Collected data
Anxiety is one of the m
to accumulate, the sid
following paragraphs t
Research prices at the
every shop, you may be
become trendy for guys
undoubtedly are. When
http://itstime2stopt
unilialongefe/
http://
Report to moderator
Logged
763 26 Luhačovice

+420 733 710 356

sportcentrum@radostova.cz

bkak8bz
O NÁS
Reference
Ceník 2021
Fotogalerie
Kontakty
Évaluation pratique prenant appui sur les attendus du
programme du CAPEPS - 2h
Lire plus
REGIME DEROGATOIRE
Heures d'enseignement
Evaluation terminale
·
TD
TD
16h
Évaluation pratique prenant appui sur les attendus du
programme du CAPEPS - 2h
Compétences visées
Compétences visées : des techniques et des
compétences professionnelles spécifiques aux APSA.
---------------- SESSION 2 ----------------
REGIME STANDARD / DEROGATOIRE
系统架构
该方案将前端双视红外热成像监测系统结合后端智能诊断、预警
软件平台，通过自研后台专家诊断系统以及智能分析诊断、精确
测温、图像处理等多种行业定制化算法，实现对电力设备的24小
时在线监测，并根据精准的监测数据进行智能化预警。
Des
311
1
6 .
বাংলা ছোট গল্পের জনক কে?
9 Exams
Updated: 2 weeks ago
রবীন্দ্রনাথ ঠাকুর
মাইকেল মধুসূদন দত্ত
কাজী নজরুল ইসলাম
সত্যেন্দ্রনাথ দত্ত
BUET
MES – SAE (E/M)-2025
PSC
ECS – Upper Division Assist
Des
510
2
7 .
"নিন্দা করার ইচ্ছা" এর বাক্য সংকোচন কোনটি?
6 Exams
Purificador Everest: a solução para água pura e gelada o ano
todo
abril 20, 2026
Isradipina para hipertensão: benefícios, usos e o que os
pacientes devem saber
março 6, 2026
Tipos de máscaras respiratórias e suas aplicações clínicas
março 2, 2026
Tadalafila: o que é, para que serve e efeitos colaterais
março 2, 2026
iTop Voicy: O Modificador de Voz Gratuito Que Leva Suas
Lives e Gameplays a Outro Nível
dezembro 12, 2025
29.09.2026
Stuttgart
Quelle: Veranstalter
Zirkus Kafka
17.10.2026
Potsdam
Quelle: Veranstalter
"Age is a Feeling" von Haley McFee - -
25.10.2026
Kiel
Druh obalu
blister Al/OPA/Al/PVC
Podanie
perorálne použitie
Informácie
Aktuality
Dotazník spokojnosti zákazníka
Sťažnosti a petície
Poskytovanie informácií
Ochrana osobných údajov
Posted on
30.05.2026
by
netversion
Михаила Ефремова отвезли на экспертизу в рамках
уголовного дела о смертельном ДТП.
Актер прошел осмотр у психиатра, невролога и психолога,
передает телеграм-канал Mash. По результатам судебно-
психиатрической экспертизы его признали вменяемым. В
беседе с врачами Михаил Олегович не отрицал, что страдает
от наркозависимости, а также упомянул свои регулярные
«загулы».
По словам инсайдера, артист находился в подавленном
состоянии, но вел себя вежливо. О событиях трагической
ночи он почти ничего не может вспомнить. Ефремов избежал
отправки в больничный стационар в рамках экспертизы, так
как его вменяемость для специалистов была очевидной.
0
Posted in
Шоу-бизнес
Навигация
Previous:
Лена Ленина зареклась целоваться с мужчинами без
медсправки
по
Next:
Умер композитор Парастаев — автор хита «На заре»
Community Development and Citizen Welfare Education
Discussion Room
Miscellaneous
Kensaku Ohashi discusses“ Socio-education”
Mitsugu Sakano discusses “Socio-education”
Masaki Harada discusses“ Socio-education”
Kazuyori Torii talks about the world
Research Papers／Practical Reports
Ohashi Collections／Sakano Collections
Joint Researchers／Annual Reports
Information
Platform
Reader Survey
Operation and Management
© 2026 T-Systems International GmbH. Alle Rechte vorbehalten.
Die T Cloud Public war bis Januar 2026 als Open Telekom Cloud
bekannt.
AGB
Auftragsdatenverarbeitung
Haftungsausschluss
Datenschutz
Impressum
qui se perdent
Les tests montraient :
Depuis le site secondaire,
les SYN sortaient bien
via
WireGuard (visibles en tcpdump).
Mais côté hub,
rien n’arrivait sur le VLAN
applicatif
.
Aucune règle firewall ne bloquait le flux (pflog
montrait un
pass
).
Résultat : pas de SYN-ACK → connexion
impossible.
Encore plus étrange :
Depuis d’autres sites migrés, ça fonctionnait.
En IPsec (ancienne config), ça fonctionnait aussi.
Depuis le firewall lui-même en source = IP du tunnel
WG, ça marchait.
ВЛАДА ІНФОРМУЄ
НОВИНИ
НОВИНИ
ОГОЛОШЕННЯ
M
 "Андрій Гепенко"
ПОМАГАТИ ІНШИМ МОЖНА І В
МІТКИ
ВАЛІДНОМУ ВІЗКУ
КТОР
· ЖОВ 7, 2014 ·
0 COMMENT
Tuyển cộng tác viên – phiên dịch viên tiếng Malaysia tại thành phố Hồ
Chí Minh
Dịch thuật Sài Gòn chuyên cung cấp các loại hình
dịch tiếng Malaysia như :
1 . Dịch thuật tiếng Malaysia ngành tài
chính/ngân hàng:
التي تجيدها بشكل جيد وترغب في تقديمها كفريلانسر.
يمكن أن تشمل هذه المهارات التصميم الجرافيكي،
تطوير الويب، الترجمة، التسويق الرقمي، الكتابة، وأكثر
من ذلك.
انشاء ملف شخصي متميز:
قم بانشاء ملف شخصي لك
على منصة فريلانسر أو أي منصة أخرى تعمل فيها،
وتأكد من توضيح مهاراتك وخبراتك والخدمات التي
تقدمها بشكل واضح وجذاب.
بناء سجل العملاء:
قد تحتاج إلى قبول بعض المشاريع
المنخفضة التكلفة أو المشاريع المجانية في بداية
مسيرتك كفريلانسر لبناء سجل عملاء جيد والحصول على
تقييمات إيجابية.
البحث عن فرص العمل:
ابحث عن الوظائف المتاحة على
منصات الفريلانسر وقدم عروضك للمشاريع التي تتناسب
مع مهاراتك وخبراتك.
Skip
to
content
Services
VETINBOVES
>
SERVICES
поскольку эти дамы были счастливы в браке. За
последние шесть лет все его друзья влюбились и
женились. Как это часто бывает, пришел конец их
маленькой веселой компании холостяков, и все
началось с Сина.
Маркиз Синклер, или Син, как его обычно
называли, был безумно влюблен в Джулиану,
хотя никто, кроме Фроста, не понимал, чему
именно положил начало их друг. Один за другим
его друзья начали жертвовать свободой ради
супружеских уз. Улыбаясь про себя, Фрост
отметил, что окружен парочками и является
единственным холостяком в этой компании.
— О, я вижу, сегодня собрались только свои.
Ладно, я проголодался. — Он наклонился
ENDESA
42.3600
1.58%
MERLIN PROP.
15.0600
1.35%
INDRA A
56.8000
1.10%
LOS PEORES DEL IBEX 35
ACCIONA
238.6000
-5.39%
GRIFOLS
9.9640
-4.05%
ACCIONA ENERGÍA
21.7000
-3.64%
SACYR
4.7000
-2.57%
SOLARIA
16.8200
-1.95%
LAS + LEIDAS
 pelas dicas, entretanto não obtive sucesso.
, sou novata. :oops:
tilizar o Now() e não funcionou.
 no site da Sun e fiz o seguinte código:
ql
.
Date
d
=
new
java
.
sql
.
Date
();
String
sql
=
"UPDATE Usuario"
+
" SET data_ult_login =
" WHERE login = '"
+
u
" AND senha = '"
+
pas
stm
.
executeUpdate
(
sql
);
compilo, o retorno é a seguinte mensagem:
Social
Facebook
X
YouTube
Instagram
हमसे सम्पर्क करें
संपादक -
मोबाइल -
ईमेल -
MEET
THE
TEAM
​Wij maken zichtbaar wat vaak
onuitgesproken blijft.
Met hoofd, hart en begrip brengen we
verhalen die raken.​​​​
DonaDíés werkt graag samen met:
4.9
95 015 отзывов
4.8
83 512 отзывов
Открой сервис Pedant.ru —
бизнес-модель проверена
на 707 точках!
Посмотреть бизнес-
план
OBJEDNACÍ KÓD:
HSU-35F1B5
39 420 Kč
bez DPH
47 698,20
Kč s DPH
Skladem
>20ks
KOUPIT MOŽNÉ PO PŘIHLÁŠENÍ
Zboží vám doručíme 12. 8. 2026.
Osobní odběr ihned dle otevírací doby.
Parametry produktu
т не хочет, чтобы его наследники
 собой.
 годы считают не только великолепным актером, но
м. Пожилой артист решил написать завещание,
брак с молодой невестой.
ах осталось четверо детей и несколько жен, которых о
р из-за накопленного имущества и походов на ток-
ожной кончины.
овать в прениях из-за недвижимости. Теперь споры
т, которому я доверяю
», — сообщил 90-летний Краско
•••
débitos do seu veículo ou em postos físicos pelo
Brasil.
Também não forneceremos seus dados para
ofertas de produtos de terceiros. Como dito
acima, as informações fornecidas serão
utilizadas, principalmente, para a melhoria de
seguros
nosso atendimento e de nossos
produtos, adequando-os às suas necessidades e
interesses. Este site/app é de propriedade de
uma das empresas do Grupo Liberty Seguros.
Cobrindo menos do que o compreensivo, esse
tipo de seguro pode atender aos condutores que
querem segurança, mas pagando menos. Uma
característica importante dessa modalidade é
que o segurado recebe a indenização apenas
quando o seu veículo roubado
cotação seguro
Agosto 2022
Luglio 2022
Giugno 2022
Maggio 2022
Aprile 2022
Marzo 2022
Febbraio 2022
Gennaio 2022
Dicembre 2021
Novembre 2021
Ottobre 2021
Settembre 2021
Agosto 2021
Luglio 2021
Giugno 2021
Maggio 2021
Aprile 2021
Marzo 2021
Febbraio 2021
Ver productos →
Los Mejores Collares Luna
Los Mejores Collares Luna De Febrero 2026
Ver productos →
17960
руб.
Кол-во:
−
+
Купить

* [TASK PROMPT] The output should be exactly the lines above from the line containing "REGIME DEROGATOIRE" to the line containing "отправки в больничный", inclusive, with no other lines.

* [TASK OUTPUT]
REGIME DEROGATOIRE
Heures d'enseignement
Evaluation terminale
·
TD
TD
16h
Évaluation pratique prenant appui sur les attendus du
programme du CAPEPS - 2h
Compétences visées
Compétences visées : des techniques et des
compétences professionnelles spécifiques aux APSA.
---------------- SESSION 2 ----------------
REGIME STANDARD / DEROGATOIRE
系统架构
该方案将前端双视红外热成像监测系统结合后端智能诊断、预警
软件平台，通过自研后台专家诊断系统以及智能分析诊断、精确
测温、图像处理等多种行业定制化算法，实现对电力设备的24小
时在线监测，并根据精准的监测数据进行智能化预警。
Des
311
1
6 .
বাংলা ছোট গল্পের জনক কে?
9 Exams
Updated: 2 weeks ago
রবীন্দ্রনাথ ঠাকুর
মাইকেল মধুসূদন দত্ত
কাজী নজরুল ইসলাম
সত্যেন্দ্রনাথ দত্ত
BUET
MES – SAE (E/M)-2025
PSC
ECS – Upper Division Assist
Des
510
2
7 .
"নিন্দা করার ইচ্ছা" এর বাক্য সংকোচন কোনটি?
6 Exams
Purificador Everest: a solução para água pura e gelada o ano
todo
abril 20, 2026
Isradipina para hipertensão: benefícios, usos e o que os
pacientes devem saber
março 6, 2026
Tipos de máscaras respiratórias e suas aplicações clínicas
março 2, 2026
Tadalafila: o que é, para que serve e efeitos colaterais
março 2, 2026
iTop Voicy: O Modificador de Voz Gratuito Que Leva Suas
Lives e Gameplays a Outro Nível
dezembro 12, 2025
29.09.2026
Stuttgart
Quelle: Veranstalter
Zirkus Kafka
17.10.2026
Potsdam
Quelle: Veranstalter
"Age is a Feeling" von Haley McFee - -
25.10.2026
Kiel
Druh obalu
blister Al/OPA/Al/PVC
Podanie
perorálne použitie
Informácie
Aktuality
Dotazník spokojnosti zákazníka
Sťažnosti a petície
Poskytovanie informácií
Ochrana osobných údajov
Posted on
30.05.2026
by
netversion
Михаила Ефремова отвезли на экспертизу в рамках
уголовного дела о смертельном ДТП.
Актер прошел осмотр у психиатра, невролога и психолога,
передает телеграм-канал Mash. По результатам судебно-
психиатрической экспертизы его признали вменяемым. В
беседе с врачами Михаил Олегович не отрицал, что страдает
от наркозависимости, а также упомянул свои регулярные
«загулы».
По словам инсайдера, артист находился в подавленном
состоянии, но вел себя вежливо. О событиях трагической
ночи он почти ничего не может вспомнить. Ефремов избежал
отправки в больничный стационар в рамках экспертизы, так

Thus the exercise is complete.